FROM the standpoint of our practice, an attitude of wishing to live long so that one may work that much more for the sake of others could be considered a vivid expression of faith.

IT all comes down to you. Not others. You must build a solid foundation within your own life. And as you grapple to overcome various problems and sufferings along the ways, you must strive to accomplish all that you have set out to achieve. This suffering is the flesh and bones of a leader. It will become the treasure of your life.

NOTHING is wasted in faith. One never loses out. Please be confident that all your efforts to help others and to promote Buddhism are accumulating immense treasures of good fortune in your life. This is what is meant by inconspicuous benefit.

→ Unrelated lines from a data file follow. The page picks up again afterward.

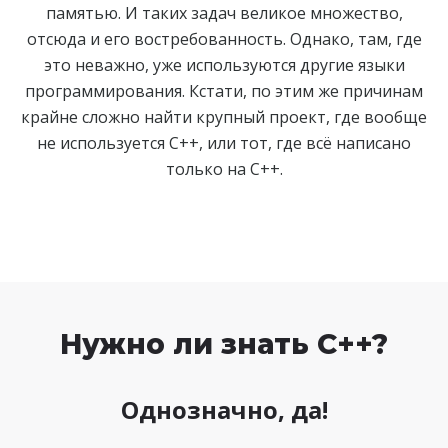
памятью. И таких задач великое множество,
отсюда и его востребованность. Однако, там, где
это неважно, уже используются другие языки
программирования. Кстати, по этим же причинам
крайне сложно найти крупный проект, где вообще
не используется C++, или тот, где всё написано
только на C++.
Нужно ли знать C++?
Однозначно, да!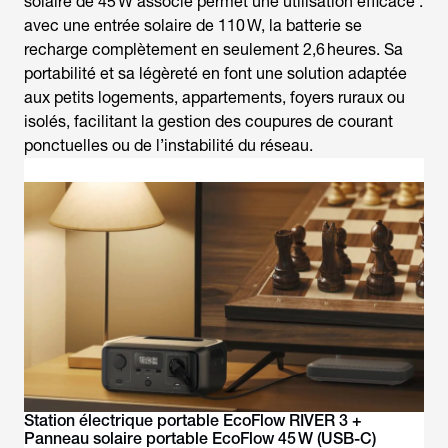
solaire de 45 W associé permet une utilisation efficace :
avec une entrée solaire de 110 W, la batterie se
recharge complètement en seulement 2,6 heures. Sa
portabilité et sa légèreté en font une solution adaptée
aux petits logements, appartements, foyers ruraux ou
isolés, facilitant la gestion des coupures de courant
ponctuelles ou de l’instabilité du réseau.
Station électrique portable EcoFlow RIVER 3 +
Panneau solaire portable EcoFlow 45 W (USB-C)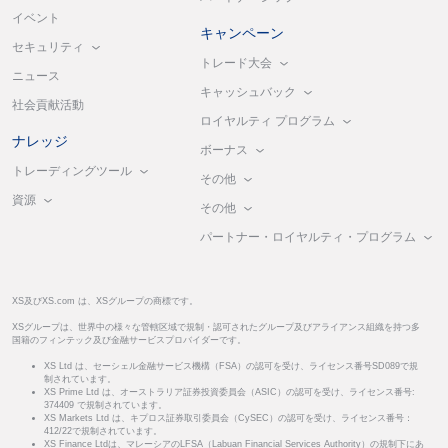
イベント
キャンペーン
セキュリティ
トレード大会
ニュース
キャッシュバック
社会貢献活動
ロイヤルティ プログラム
ナレッジ
ボーナス
トレーディングツール
その他
資源
その他
パートナー・ロイヤルティ・プログラム
XS及びXS.com は、XSグループの商標です。
XSグループは、世界中の様々な管轄区域で規制・認可されたグループ及びアライアンス組織を持つ多
国籍のフィンテック及び金融サービスプロバイダーです。
XS Ltd は、セーシェル金融サービス機構（FSA）の認可を受け、ライセンス番号SD089で規
制されています。
XS Prime Ltd は、オーストラリア証券投資委員会（ASIC）の認可を受け、ライセンス番号:
374409 で規制されています。
XS Markets Ltd は、キプロス証券取引委員会（CySEC）の認可を受け、ライセンス番号：
412/22で規制されています。
XS Finance Ltdは、マレーシアのLFSA（Labuan Financial Services Authority）の規制下にあ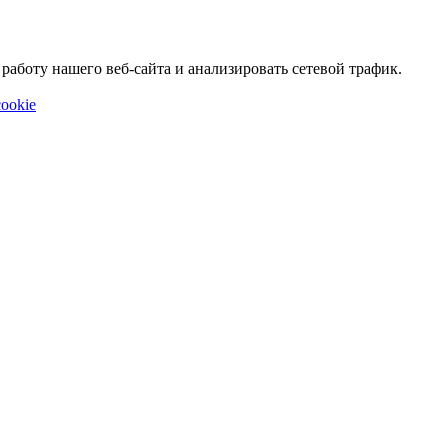
аботу нашего веб-сайта и анализировать сетевой трафик.
ookie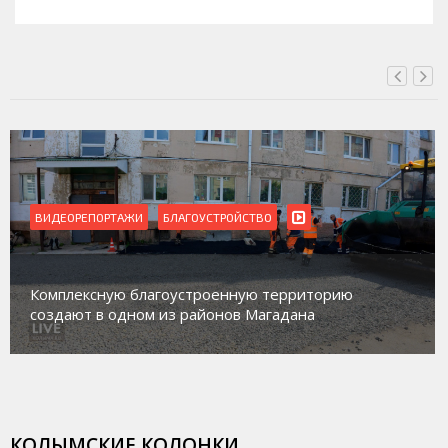
ВЧЕРА, 16:00
ВИДЕОРЕПОРТАЖИ
БЛАГОУСТРОЙСТВО
Комплексную благоустроенную территорию
создают в одном из районов Магадана
КОЛЫМСКИЕ КОЛОНКИ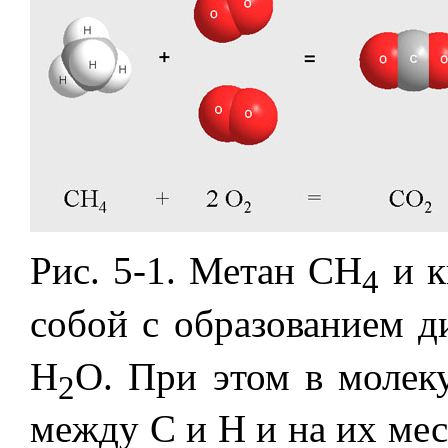
Рис. 5-1. Метан СН
и к
4
собой с образованием д
Н
О. При этом в молеку
2
между С и Н и на их мес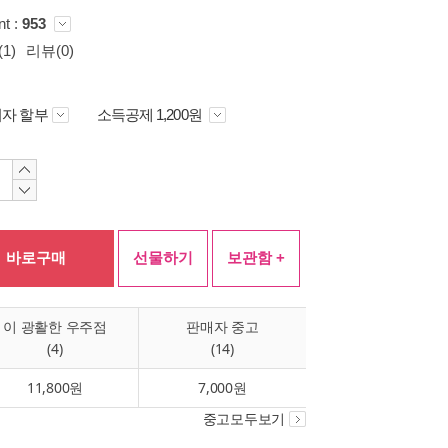
nt :
953
1)
리뷰(0)
자 할부
소득공제 1,200원
바로구매
선물하기
보관함 +
이 광활한 우주점
판매자 중고
(4)
(14)
11,800원
7,000원
중고모두보기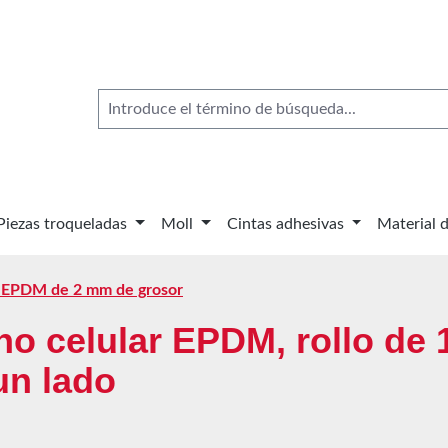
Piezas troqueladas
Moll
Cintas adhesivas
Material 
EPDM de 2 mm de grosor
ho celular EPDM, rollo de
un lado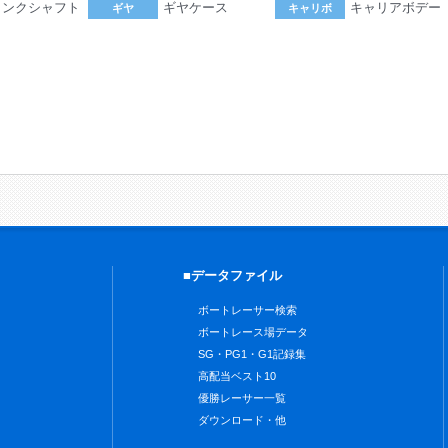
ランクシャフト
ギヤケース
キャリアボデー
ギヤ
キャリボ
。
■データファイル
ボートレーサー検索
ボートレース場データ
SG・PG1・G1記録集
高配当ベスト10
優勝レーサー一覧
ダウンロード・他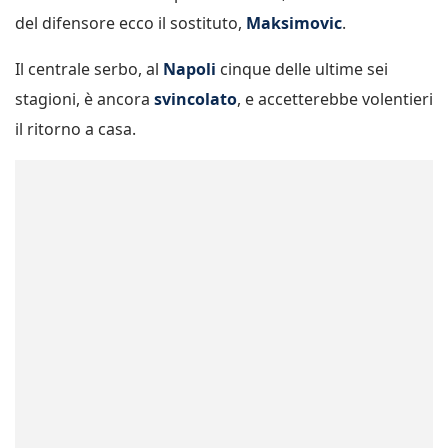
del difensore ecco il sostituto,
Maksimovic
.
Il centrale serbo, al
Napoli
cinque delle ultime sei
stagioni, è ancora
svincolato
, e accetterebbe volentieri
il ritorno a casa.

ADVANCE preparation is very important. Whether you are heading out for a discussion meeting or to introduce Buddhism to others, or whether you are going to work, it is the person who prepares in advance who succeeds. The most important and fundamental preparation is gongyo and daimoku. Chanting to the Gohonzon with a strong determination to succeed is the best preparation of all.

Thursday 15th April

BUDDHISM is reason, and even though you may embrace faith in the Gohonzon, you cannot progress without making effort. Rather, because you practise this faith you should redouble your effort.
WITH regards to the method of spreading the Buddhist teaching, I can see that teaching and transmitting Buddhist ideas to a wide audience through the media may indeed be one method, but to really engage each person’s heart and mind I am convinced that one-to-one dialogue is the only method. And in fact, the propagation efforts of our movement have been based on the method of personal, one-to-one contact, which has resulted in the spread of the teachings across the globe.
ONLY when you make positive efforts to develop and cultivate yourself is the true practice of the Law possible. What matters most are people. What matters is doing your human revolution. Only when you constantly struggle to achieve your own human revolution can you become a leader for a religion dedicated to the welfare of humanity.A stone wall that seems infinitely high when seen from the ground appears no more than a slightly raised boundary line when viewed from an airplane. Similarly, if your life-condition changes for the better, so will the way you view and respond to things. You will find yourself surmounting every adversity and hardship with composure, and thoroughly enjoying the drama of life.
DIALOGUE must be conducted in a spirit of equality, with the parties involved respecting each other as equals. It must be a mutual exchange where the parties speak the truth and actual fact, and not just spout one-sided propaganda. In any event, such truly genuine dialogue is to be found in our efforts to talk to others about Buddhism and share with them our practice.